The point in retelling a story is to bring a greater understanding to it by lending it your own grace and poise, if not a contemporary vision. Tulsidas based his Ramacharitmanas on Ramayana and showcased Maryadapurshottam Rama as a counterfoil to then current ideologyless rule. He brought grace and substance to the character of Rama and made him socially relevant to the extent that Rama worship found a new currency since then. One doesn’t expect this from Banker, he never had it in him either to write well or to present a vision. But a certain fidelity to plot, language, characterisation, dialogue and narration is expected. Rama’s time and age, even if mythical, had its own tone and tenor, its character and social nuances. Banker could have recreated them faithfully and then turn the legend on its head if he wanted to. But a totally cavaliar attitude is unacceptable and unpardonable. It’s tapori-isation of the Ramayana.

"I am a reincarnation of Hanuman"

Ashok BankerExcerpts from an interview with Ashok Banker:

The Prince of Ayodhya is a totally different genre from your earlier novels like Byculla Boy and Vertigo. Why the Ramayana?
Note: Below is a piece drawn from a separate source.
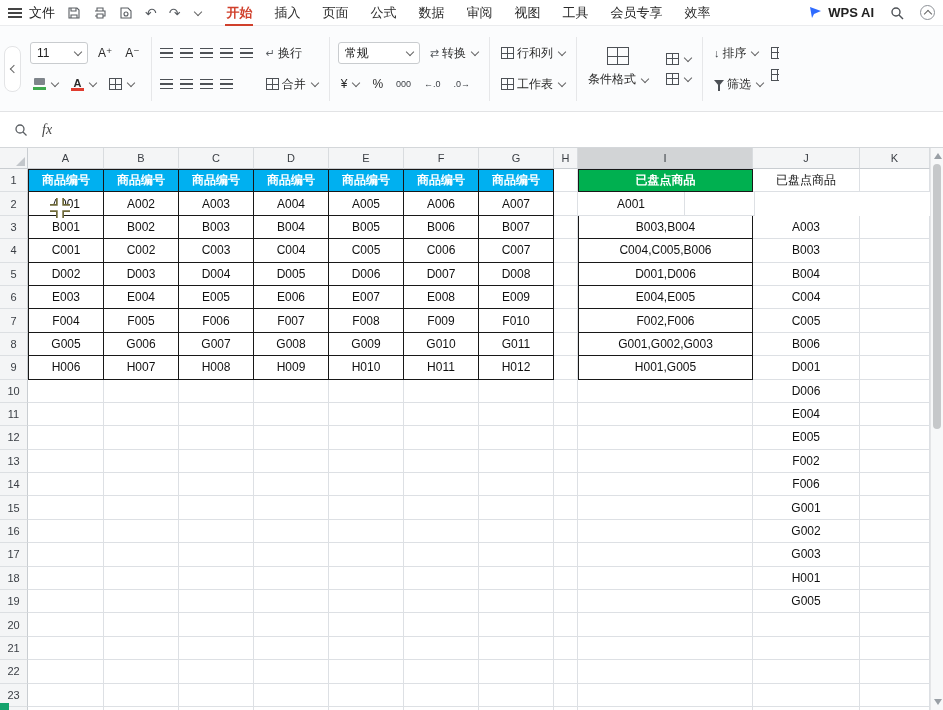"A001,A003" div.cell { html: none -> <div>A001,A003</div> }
Mythology has always fascinated me. I have been a writer since I was 10 years old and a reader even before that. I used to read a lot of mythology both Indian and western. I even wrote three fantasy novels; part Greek, part Indian when I was 16 or 17 years old. Due to family circumstances, I had to drop out of school and began to write to earn my living as an ad copywriter and also a journalist. But then in my mid-thirties I began to go through a crisis. I had realised my dream of being a full-time writer and making my living as a writer, but what was I writing? I had lost the connection with the young Ashok, who had grown up dreaming of being a fantasy writer. So I began reading these stories again. I read every edition of the Ramayana – the Kamban version, Tulsidas’, C Rajagopalchari’s version for children, R. K Narayan and Arshiya Sattar’s version.
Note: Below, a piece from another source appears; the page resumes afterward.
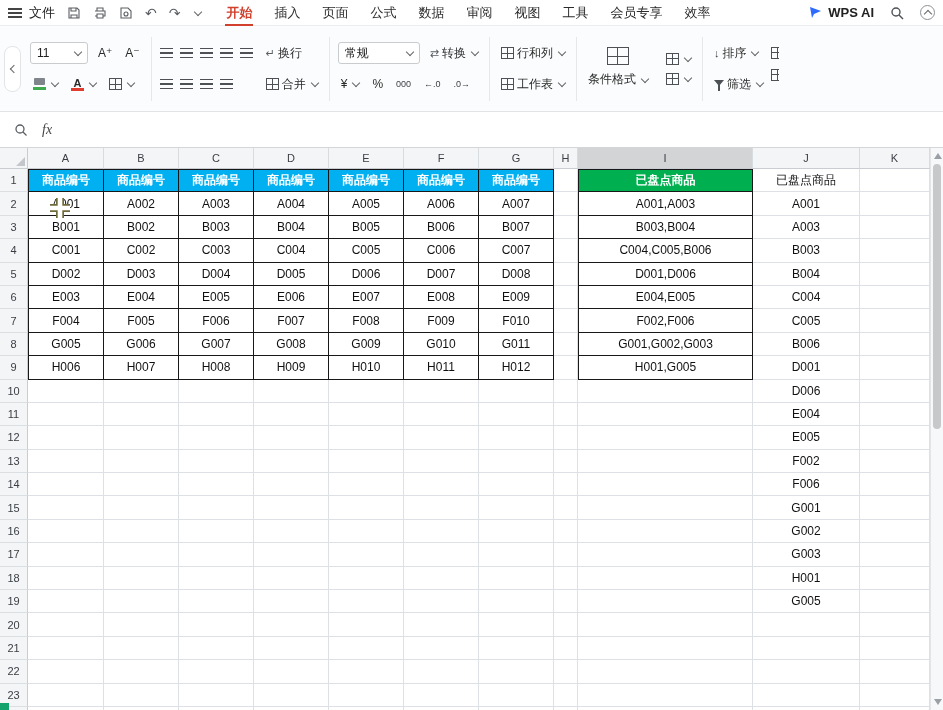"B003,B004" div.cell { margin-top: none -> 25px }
Critics have accused you of sensationalising, of using profane language and using sex. How do you reconcile this with the sacred aspect of a book like the Ramayana?

I have written honestly and with a great deal of respect for the people I am writing about – there is sex and profanity even in Tulsidas’ Ramayana. In my book, it is only the profane people who use profane language – nowhere does Rama use any objectionable language. I am not afraid, if anyone has a problem, it’s a mote in their own eye, rather than a flaw in my book.

What about historical authenticity -- your description of Holi in the book, for instance, is very contemporary?

My book is not historically authentic; I have not aimed for historical verisimilitude. While certain events may not actually have happened, it is extremely plausible that they did. Sometimes certain details, while not historically accurate, function in a psychological sense of making the character come alive. I didn’t see anything wrong with using a modern metaphor.

Your version of the Ramayana has a lot of contemporary Hindi terms in it...

I have definitely taken liberties. But it was also important to show the universality of certain characters. Ram and Lakshman, for instance, are teenagers and certain essential qualities remain the same – they are robust, playful and energetic. So, on the very first page in my description of Rama, I have spoken of his ‘tight abs’, thus forming a contract with the reader –this is the way I am going to explore this story, if you find it jarring or disturbing read no more.

Has writing this book changed your life in anyway?

Absolutely. Everything seemed to fall into place in my life. It was like I was driven to write this story. It came to me in dreams — vividly and intensely. A very dear friend of mine though is convinced that I am a reincarnation of Hanuman. Like Tulsidas, I was driven to tell the tale.